Однажды вечером Иван Ефимович рассказал отцу историю военных лет. С тех пор прошло пятьдесят пять лет. Я не ручаюсь за дословные подробности рассказа подполковника в отставке Воронкова Ивана Ефимовича. Постараюсь с максимальной достоверностью донести то, что сохранила моя, тогда подростковая, память.

— Я был в должности командира роты, когда нам была поставлена задача отвлечь внимание немца по двум направлениям. Через лежащий между ними узкий сектор отделение разведчиков должно было вывести с той стороны какого-то важного человека. То ли перебежчика, то ли возвращающегося из немецкого тыла важного разведчика.

Операции придавалось очень важное значение. Отделению разведки, переправлявшему разведчика, придали радиста с портативной рацией. Руководили строго секретной операцией из разведотдела армии. Командующий неоднократно звонил по ВЧ-связи полковнику Воронцову Николаю Игнатьевичу, недавно назначенному командиру дивизии. Под личную ответственность приказал обеспечить переход с, тяжело раненым при прорыве группы, разведчиком. Выехать лично с медиками, которые смогли бы оказать помощь на месте и лишь потом переправить в тыл дивизии. Раненый в бедро с повреждением бедренной артерии, человек истекал кровью. Срок снятия жгута истёк еще два часа назад.

К нам в роту приехал полковник Воронцов, с которым мы были знакомы по довоенной службе в Дальневосточном военном округе. По окончании училища я был направлен на службу в Хабаровский военный гарнизон. Познакомились и сблизились вначале благодаря сходству фамилий. Он Воронцов, а я — Воронков. Мне, молодому лейтенанту, майор Воронцов не раз говорил, напутствуя на выполнение задания:

— Не подведи фамилию!

Потом наши пути разошлись. Майора Воронцова направили в Академию, меня перевели в Белоруссию. И вот, совсем недавно вместо генерал-майора Иванова, переведенного заместителем начальника штаба фронта, командиром дивизии назначен тридцатитрехлетний полковник Воронцов.

Выслушав доклад командира полка, комдив подошел ко мне и тепло поздоровался:

— Здравствуй, Ваня! Завтра в девять ноль ноль быть в штабе дивизии.

— Есть, товарищ полковник!

Вместе с полковником из машины вышла лейтенант медслужбы, хирург медсанбата, миловидная, совсем еще юная женщина. Её отношения с комдивом ни для кого не были секретом. О Лидии Духановой всегда говорили с большим уважением. Никто в мыслях не допускал присвоить ей распространенное «звание» ППЖ (Походно-полевая жена).

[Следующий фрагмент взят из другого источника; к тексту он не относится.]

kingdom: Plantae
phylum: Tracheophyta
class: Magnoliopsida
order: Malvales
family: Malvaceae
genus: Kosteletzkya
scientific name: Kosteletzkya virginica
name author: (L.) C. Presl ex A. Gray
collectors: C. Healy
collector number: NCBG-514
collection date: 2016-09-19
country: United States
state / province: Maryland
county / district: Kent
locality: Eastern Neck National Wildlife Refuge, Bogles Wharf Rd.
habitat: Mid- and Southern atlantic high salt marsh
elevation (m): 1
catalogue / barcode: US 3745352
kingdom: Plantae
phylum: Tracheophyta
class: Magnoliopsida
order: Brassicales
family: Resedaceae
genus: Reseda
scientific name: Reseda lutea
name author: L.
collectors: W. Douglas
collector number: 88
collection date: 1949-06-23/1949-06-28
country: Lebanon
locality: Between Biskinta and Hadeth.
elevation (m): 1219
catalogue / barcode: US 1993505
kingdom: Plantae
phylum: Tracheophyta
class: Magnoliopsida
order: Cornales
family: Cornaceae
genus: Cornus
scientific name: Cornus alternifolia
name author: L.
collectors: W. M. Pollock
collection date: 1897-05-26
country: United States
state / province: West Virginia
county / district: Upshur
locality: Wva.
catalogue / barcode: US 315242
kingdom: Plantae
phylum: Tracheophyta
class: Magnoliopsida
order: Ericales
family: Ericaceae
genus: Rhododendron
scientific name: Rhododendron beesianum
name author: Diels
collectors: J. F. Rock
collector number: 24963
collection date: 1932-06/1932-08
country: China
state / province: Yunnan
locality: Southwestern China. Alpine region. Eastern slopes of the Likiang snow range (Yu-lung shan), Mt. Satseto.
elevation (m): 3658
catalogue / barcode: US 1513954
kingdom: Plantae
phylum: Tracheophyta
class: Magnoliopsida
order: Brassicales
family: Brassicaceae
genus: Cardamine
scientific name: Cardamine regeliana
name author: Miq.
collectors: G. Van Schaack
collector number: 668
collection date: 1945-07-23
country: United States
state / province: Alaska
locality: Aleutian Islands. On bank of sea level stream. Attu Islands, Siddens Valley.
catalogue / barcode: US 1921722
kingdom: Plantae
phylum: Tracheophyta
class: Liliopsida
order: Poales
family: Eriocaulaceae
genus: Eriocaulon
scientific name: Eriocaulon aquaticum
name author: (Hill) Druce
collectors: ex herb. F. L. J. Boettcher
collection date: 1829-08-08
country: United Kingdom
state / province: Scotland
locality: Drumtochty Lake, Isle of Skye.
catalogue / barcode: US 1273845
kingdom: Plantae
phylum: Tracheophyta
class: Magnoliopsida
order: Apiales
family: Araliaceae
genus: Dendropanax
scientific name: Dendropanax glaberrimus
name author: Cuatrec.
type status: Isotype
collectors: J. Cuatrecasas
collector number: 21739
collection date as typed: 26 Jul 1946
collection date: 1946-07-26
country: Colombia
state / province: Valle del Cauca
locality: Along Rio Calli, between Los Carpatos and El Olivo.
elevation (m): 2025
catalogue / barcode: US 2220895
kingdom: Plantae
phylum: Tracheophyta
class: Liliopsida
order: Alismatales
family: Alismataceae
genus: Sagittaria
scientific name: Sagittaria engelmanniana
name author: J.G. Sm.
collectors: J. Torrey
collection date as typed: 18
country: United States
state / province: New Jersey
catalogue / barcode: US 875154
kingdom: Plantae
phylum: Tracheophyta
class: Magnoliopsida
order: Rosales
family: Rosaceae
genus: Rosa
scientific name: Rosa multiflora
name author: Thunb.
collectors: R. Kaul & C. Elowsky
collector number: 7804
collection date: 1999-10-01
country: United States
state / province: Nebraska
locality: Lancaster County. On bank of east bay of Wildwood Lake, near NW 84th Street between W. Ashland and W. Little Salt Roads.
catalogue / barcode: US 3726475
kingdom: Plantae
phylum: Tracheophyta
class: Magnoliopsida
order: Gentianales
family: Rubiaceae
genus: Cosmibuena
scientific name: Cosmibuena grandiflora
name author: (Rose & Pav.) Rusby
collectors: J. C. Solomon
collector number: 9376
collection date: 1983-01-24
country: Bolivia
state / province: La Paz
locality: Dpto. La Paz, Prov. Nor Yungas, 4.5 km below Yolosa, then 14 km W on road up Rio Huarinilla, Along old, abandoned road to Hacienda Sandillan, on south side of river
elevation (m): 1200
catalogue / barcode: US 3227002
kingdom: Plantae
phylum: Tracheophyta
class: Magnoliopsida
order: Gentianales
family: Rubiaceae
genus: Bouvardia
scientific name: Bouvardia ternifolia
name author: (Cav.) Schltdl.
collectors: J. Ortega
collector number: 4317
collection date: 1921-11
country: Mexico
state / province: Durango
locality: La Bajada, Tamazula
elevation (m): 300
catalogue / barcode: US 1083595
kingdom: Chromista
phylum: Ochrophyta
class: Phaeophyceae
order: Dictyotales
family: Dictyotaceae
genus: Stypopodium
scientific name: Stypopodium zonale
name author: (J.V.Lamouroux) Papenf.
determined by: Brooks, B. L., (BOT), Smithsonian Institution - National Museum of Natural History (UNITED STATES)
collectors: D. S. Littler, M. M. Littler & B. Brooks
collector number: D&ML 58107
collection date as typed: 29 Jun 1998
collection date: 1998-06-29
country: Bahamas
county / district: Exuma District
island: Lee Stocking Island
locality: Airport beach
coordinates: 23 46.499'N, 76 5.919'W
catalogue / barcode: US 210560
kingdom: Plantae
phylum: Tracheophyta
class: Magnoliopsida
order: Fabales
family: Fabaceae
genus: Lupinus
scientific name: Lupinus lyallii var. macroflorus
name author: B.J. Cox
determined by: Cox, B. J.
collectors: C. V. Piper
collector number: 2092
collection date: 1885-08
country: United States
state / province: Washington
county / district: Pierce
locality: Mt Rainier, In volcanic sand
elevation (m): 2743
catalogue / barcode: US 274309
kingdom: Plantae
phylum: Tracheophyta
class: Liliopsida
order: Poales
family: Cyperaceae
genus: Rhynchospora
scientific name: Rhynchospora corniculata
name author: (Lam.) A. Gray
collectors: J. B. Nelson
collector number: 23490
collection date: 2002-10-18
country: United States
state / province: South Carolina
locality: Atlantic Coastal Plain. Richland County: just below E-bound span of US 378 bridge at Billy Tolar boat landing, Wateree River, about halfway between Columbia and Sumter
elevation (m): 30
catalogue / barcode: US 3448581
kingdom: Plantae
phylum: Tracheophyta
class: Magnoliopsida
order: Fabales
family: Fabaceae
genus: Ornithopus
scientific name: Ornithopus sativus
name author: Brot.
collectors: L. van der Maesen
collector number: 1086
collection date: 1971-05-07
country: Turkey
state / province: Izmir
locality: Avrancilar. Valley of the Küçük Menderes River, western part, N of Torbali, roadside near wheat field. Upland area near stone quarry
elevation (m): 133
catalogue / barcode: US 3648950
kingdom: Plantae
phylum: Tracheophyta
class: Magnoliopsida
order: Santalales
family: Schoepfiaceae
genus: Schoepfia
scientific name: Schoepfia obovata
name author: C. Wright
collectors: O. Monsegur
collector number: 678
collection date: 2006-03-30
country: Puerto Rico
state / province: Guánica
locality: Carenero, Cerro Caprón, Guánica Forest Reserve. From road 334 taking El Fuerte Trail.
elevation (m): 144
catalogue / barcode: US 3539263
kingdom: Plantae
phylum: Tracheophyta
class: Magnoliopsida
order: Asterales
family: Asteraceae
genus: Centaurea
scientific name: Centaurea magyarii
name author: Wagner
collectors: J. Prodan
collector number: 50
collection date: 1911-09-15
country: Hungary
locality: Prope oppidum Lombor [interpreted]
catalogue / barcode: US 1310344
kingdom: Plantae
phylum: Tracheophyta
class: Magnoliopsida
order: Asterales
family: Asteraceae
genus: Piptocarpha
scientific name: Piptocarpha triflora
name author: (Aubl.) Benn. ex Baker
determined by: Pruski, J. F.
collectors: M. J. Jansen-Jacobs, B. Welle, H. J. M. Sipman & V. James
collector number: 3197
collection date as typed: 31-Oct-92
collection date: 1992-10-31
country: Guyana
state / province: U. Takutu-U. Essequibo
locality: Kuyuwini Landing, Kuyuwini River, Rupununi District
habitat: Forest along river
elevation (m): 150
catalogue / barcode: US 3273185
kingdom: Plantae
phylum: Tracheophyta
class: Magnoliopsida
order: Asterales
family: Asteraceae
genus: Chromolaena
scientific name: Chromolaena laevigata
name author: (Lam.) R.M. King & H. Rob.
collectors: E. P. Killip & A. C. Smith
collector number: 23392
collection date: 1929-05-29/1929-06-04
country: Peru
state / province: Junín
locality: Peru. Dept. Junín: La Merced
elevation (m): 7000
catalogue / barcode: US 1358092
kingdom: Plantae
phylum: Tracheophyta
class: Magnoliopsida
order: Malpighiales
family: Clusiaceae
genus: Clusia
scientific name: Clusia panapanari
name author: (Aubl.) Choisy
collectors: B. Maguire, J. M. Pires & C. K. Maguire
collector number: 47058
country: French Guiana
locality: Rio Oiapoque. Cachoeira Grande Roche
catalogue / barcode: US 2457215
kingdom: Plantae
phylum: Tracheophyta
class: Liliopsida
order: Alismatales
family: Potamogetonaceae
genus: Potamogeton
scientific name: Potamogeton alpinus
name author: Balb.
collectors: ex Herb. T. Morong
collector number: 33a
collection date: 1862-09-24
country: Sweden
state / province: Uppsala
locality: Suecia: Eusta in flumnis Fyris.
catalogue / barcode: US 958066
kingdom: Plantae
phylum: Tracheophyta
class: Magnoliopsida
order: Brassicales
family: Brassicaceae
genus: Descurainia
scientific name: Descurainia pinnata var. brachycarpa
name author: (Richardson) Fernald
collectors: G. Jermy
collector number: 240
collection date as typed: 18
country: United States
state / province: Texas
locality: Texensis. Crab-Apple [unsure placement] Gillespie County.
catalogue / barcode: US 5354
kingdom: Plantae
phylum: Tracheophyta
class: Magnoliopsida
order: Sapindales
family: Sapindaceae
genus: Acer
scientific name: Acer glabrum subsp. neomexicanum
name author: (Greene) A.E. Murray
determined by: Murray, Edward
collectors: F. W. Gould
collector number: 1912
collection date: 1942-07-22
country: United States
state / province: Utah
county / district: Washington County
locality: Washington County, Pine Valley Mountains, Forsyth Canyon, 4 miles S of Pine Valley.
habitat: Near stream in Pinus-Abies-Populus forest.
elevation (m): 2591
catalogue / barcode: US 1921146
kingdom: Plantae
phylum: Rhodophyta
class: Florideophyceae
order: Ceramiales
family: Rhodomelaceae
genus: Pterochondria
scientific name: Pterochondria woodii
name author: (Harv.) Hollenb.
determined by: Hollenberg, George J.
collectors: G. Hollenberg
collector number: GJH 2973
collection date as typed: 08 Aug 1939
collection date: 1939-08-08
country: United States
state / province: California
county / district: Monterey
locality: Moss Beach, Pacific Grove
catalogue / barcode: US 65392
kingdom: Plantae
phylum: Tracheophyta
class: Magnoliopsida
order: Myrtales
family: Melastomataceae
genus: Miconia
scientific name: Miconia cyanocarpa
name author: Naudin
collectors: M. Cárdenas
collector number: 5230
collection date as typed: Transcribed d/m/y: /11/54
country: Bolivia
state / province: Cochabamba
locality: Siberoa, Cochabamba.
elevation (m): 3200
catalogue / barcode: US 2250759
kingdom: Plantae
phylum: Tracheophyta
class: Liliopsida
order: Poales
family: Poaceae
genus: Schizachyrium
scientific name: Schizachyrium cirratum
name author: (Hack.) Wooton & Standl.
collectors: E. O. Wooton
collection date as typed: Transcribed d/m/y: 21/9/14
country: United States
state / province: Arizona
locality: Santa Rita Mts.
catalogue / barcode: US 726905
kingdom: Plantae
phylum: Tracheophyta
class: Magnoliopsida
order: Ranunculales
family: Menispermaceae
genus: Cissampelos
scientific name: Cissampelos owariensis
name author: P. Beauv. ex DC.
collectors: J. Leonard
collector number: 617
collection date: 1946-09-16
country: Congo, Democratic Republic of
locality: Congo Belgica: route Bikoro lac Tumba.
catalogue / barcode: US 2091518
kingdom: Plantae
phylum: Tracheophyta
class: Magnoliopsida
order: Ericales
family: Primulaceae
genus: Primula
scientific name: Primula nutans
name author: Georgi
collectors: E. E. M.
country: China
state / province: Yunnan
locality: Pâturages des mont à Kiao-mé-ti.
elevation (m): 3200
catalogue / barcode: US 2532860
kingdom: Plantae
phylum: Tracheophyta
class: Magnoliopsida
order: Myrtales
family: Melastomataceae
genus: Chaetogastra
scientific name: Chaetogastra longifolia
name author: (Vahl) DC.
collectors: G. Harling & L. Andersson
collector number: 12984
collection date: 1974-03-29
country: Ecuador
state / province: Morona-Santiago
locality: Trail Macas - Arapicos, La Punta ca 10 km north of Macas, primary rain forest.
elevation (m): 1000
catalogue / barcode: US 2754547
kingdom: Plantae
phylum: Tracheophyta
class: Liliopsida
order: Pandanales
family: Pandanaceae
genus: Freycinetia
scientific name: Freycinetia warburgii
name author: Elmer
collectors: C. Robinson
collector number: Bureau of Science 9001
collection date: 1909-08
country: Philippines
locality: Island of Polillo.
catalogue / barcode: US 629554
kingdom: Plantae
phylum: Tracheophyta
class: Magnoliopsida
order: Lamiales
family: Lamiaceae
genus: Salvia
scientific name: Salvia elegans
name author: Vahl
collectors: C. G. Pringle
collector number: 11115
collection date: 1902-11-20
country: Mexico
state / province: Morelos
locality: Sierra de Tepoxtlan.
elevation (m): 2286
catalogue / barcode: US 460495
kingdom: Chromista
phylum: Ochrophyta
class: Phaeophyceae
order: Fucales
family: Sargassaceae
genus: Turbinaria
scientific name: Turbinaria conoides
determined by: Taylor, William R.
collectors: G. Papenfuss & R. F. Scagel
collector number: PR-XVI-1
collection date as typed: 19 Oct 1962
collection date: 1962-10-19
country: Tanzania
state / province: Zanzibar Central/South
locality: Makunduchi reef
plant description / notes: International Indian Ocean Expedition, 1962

Шел тревожный тридцать седьмой. Молодой двадцатисемилетний майор Воронцов, слушатель первого курса военной Академии Генштаба возвращался в общежитие от старшей сестры, доцента медицинского института, занимавшей одну комнату в коммунальной квартире по Бородинской. Встреча с единственной сестрой не могла поднять его подавленного настроения. Накануне он получил письмо. Жена, оставшаяся в Куйбышеве у родителей, писала, что их отношения были ошибкой. В Куйбышеве она встретила одноклассника, свою первую любовь. В конверт была вложена выписка из решения суда о разводе. Развод, был оформлен без его участия и явился для него неожиданно болезненным ударом.